Concept of filters and kernels

Kernel is the entire tensor inside the conv layer that will be multiplied to the inputs to get the results. A kernel includes its spatial size (kernel_size) and number of filters (output features). And also automatic input filters.

There is not a number of kernels, but there is a kernel_size. The kernel size is how many steps in the length will be joined together for each output step. (This tutorial is great for undestanding 2D convolutions regarding what it does and what the kernel size is - just imagine 1D images instead -- this tutorial doesn't show the number of "filters" though, it's like 1-filter animations)

The number of filters relates directly to the number of features, they're exactly the same thing.

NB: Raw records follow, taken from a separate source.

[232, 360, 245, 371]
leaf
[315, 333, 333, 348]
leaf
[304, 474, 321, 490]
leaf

What should filters and kernel be set to?

So, if your LSTM layer is using units=256, meaning it will output 256 features, you should use filters=256, meaning your convolution will output 256 channels/features.

This is not a rule, though, you may find that using more or less filters could bring better results, since the layers do different things after all. There is no need to have all layers with the same number of filters as well!! Here you should go with a parameter tuning. Test to see which numbers are best for your goal and data.

Now, kernel size is something that can't be compared to the LSTM. It's a new thing added to the model.

The number 3 is sort of a very common choice. It means that the convolution will take three time steps to produce one time step. Then slide one step to take another group of three steps to produce the next step and so on.

Dilations

Dilations mean how many spaces between steps the convolution filter will have.

  • A convolution dilation_rate=1 takes kernel_size consecutive steps to produce one step.
  • A convolution with dilation_rate = 2 takes, for instance, steps 0, 2 and 4 to produce a step. Then takes steps 1,3,5 to produce the next step and so on.

What should dilations be set to to represent lookback of 10?

range = 1 + (kernel_size - 1) * dilation_rate

So, with a kernel size = 3:

  • Dilation = 0 (dilation_rate=1): the kernel size will range 3 steps
  • Dilation = 1 (dilation_rate=2): the kernel size will range 5 steps
  • Dilation = 2 (dilation_rate=4): the kernel size will range 9 steps
  • Dilation = 3 (dilation_rate=8): the kernel size will range 17 steps

My question to you

If you can explain "exactly" how you're structuring your data, what is the original data and how you're transforming it into the input shape, if you have independent sequences, if you're creating sliding windows, etc. A better understanding of this process could be achieved.